→ Extracted data entries:
▼
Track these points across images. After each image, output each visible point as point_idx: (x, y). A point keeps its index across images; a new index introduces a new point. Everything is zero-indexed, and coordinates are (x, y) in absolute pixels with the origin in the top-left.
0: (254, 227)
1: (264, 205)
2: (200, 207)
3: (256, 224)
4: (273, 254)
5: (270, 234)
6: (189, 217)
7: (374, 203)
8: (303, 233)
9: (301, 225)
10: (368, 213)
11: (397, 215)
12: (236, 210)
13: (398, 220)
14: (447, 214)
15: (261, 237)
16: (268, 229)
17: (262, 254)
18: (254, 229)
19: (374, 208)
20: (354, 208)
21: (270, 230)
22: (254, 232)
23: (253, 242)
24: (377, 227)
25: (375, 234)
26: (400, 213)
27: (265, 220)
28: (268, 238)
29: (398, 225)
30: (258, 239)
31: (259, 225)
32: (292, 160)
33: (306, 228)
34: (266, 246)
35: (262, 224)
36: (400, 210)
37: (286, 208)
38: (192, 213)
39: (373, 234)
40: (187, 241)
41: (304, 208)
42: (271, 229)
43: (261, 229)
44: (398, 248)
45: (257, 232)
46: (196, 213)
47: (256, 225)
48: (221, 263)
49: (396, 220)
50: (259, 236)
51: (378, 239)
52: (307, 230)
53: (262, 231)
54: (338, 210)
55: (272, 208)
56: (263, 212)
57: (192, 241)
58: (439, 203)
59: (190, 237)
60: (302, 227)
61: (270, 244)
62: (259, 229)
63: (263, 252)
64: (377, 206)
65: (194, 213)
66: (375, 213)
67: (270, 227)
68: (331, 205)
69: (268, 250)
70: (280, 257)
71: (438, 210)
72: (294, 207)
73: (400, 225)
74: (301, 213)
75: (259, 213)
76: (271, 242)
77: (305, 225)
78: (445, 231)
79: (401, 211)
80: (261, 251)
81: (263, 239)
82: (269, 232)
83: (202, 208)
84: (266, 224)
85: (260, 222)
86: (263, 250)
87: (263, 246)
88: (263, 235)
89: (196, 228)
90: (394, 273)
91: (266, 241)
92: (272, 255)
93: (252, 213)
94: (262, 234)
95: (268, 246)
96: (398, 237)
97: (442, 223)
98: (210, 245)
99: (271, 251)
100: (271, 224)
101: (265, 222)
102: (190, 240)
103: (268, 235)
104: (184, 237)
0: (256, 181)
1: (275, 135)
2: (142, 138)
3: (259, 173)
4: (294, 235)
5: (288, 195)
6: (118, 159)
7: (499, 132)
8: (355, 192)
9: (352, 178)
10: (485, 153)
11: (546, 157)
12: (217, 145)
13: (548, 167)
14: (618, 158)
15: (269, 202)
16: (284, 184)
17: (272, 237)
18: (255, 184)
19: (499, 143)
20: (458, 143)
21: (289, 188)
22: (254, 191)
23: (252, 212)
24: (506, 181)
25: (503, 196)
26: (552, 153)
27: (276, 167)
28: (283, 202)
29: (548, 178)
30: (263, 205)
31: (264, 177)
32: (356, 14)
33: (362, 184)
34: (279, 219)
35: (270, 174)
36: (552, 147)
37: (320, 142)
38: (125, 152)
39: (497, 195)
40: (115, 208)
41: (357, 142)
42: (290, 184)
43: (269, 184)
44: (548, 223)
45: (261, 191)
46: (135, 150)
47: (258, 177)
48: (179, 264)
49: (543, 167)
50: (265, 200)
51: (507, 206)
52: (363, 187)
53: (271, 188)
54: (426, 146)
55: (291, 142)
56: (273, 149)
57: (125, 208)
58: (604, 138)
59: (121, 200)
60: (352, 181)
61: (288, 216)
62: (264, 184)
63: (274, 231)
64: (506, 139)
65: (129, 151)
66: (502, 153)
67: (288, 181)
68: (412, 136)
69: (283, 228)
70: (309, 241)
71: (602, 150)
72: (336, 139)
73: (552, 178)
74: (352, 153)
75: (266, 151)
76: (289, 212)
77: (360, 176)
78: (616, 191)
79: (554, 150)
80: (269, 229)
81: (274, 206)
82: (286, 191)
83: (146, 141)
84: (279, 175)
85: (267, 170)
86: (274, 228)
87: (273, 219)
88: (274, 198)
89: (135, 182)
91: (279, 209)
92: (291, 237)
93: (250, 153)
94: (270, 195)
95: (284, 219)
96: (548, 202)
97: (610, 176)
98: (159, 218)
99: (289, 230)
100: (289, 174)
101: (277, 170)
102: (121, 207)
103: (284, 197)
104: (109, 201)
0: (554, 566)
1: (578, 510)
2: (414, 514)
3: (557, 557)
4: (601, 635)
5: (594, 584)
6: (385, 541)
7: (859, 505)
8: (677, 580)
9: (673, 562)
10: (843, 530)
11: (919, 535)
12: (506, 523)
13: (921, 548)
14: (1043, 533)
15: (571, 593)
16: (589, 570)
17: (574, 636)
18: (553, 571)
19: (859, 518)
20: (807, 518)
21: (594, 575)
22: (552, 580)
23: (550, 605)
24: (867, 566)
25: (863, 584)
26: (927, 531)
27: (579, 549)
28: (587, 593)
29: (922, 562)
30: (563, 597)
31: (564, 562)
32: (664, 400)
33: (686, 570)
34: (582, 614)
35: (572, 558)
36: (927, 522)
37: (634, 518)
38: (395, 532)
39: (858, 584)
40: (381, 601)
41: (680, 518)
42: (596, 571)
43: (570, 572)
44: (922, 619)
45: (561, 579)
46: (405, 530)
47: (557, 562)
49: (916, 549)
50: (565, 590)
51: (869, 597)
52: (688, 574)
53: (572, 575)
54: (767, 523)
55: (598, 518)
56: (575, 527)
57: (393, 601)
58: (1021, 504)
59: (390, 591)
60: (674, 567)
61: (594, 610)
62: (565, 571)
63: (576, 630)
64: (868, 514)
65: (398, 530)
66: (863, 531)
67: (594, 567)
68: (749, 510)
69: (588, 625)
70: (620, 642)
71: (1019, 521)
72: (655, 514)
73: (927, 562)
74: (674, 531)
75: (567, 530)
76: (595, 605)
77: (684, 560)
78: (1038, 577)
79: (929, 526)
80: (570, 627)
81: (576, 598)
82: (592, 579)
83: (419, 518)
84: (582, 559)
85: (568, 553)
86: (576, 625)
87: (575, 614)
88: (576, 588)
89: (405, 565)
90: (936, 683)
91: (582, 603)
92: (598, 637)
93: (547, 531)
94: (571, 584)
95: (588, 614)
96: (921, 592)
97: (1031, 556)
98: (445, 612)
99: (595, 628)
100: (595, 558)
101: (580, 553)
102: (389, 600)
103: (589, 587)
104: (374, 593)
▲
→ WORK ORDER:
Your job here is to copy the entries above exactly.

→ FINISHED EXERCISE:
Track these points across images. After each image, output each visible point as point_idx: (x, y). A point keeps its index across images; a new index introduces a new point. Everything is zero-indexed, and coordinates are (x, y) in absolute pixels with the origin in the top-left.
0: (254, 227)
1: (264, 205)
2: (200, 207)
3: (256, 224)
4: (273, 254)
5: (270, 234)
6: (189, 217)
7: (374, 203)
8: (303, 233)
9: (301, 225)
10: (368, 213)
11: (397, 215)
12: (236, 210)
13: (398, 220)
14: (447, 214)
15: (261, 237)
16: (268, 229)
17: (262, 254)
18: (254, 229)
19: (374, 208)
20: (354, 208)
21: (270, 230)
22: (254, 232)
23: (253, 242)
24: (377, 227)
25: (375, 234)
26: (400, 213)
27: (265, 220)
28: (268, 238)
29: (398, 225)
30: (258, 239)
31: (259, 225)
32: (292, 160)
33: (306, 228)
34: (266, 246)
35: (262, 224)
36: (400, 210)
37: (286, 208)
38: (192, 213)
39: (373, 234)
40: (187, 241)
41: (304, 208)
42: (271, 229)
43: (261, 229)
44: (398, 248)
45: (257, 232)
46: (196, 213)
47: (256, 225)
48: (221, 263)
49: (396, 220)
50: (259, 236)
51: (378, 239)
52: (307, 230)
53: (262, 231)
54: (338, 210)
55: (272, 208)
56: (263, 212)
57: (192, 241)
58: (439, 203)
59: (190, 237)
60: (302, 227)
61: (270, 244)
62: (259, 229)
63: (263, 252)
64: (377, 206)
65: (194, 213)
66: (375, 213)
67: (270, 227)
68: (331, 205)
69: (268, 250)
70: (280, 257)
71: (438, 210)
72: (294, 207)
73: (400, 225)
74: (301, 213)
75: (259, 213)
76: (271, 242)
77: (305, 225)
78: (445, 231)
79: (401, 211)
80: (261, 251)
81: (263, 239)
82: (269, 232)
83: (202, 208)
84: (266, 224)
85: (260, 222)
86: (263, 250)
87: (263, 246)
88: (263, 235)
89: (196, 228)
90: (394, 273)
91: (266, 241)
92: (272, 255)
93: (252, 213)
94: (262, 234)
95: (268, 246)
96: (398, 237)
97: (442, 223)
98: (210, 245)
99: (271, 251)
100: (271, 224)
101: (265, 222)
102: (190, 240)
103: (268, 235)
104: (184, 237)
0: (256, 181)
1: (275, 135)
2: (142, 138)
3: (259, 173)
4: (294, 235)
5: (288, 195)
6: (118, 159)
7: (499, 132)
8: (355, 192)
9: (352, 178)
10: (485, 153)
11: (546, 157)
12: (217, 145)
13: (548, 167)
14: (618, 158)
15: (269, 202)
16: (284, 184)
17: (272, 237)
18: (255, 184)
19: (499, 143)
20: (458, 143)
21: (289, 188)
22: (254, 191)
23: (252, 212)
24: (506, 181)
25: (503, 196)
26: (552, 153)
27: (276, 167)
28: (283, 202)
29: (548, 178)
30: (263, 205)
31: (264, 177)
32: (356, 14)
33: (362, 184)
34: (279, 219)
35: (270, 174)
36: (552, 147)
37: (320, 142)
38: (125, 152)
39: (497, 195)
40: (115, 208)
41: (357, 142)
42: (290, 184)
43: (269, 184)
44: (548, 223)
45: (261, 191)
46: (135, 150)
47: (258, 177)
48: (179, 264)
49: (543, 167)
50: (265, 200)
51: (507, 206)
52: (363, 187)
53: (271, 188)
54: (426, 146)
55: (291, 142)
56: (273, 149)
57: (125, 208)
58: (604, 138)
59: (121, 200)
60: (352, 181)
61: (288, 216)
62: (264, 184)
63: (274, 231)
64: (506, 139)
65: (129, 151)
66: (502, 153)
67: (288, 181)
68: (412, 136)
69: (283, 228)
70: (309, 241)
71: (602, 150)
72: (336, 139)
73: (552, 178)
74: (352, 153)
75: (266, 151)
76: (289, 212)
77: (360, 176)
78: (616, 191)
79: (554, 150)
80: (269, 229)
81: (274, 206)
82: (286, 191)
83: (146, 141)
84: (279, 175)
85: (267, 170)
86: (274, 228)
87: (273, 219)
88: (274, 198)
89: (135, 182)
91: (279, 209)
92: (291, 237)
93: (250, 153)
94: (270, 195)
95: (284, 219)
96: (548, 202)
97: (610, 176)
98: (159, 218)
99: (289, 230)
100: (289, 174)
101: (277, 170)
102: (121, 207)
103: (284, 197)
104: (109, 201)
0: (554, 566)
1: (578, 510)
2: (414, 514)
3: (557, 557)
4: (601, 635)
5: (594, 584)
6: (385, 541)
7: (859, 505)
8: (677, 580)
9: (673, 562)
10: (843, 530)
11: (919, 535)
12: (506, 523)
13: (921, 548)
14: (1043, 533)
15: (571, 593)
16: (589, 570)
17: (574, 636)
18: (553, 571)
19: (859, 518)
20: (807, 518)
21: (594, 575)
22: (552, 580)
23: (550, 605)
24: (867, 566)
25: (863, 584)
26: (927, 531)
27: (579, 549)
28: (587, 593)
29: (922, 562)
30: (563, 597)
31: (564, 562)
32: (664, 400)
33: (686, 570)
34: (582, 614)
35: (572, 558)
36: (927, 522)
37: (634, 518)
38: (395, 532)
39: (858, 584)
40: (381, 601)
41: (680, 518)
42: (596, 571)
43: (570, 572)
44: (922, 619)
45: (561, 579)
46: (405, 530)
47: (557, 562)
49: (916, 549)
50: (565, 590)
51: (869, 597)
52: (688, 574)
53: (572, 575)
54: (767, 523)
55: (598, 518)
56: (575, 527)
57: (393, 601)
58: (1021, 504)
59: (390, 591)
60: (674, 567)
61: (594, 610)
62: (565, 571)
63: (576, 630)
64: (868, 514)
65: (398, 530)
66: (863, 531)
67: (594, 567)
68: (749, 510)
69: (588, 625)
70: (620, 642)
71: (1019, 521)
72: (655, 514)
73: (927, 562)
74: (674, 531)
75: (567, 530)
76: (595, 605)
77: (684, 560)
78: (1038, 577)
79: (929, 526)
80: (570, 627)
81: (576, 598)
82: (592, 579)
83: (419, 518)
84: (582, 559)
85: (568, 553)
86: (576, 625)
87: (575, 614)
88: (576, 588)
89: (405, 565)
90: (936, 683)
91: (582, 603)
92: (598, 637)
93: (547, 531)
94: (571, 584)
95: (588, 614)
96: (921, 592)
97: (1031, 556)
98: (445, 612)
99: (595, 628)
100: (595, 558)
101: (580, 553)
102: (389, 600)
103: (589, 587)
104: (374, 593)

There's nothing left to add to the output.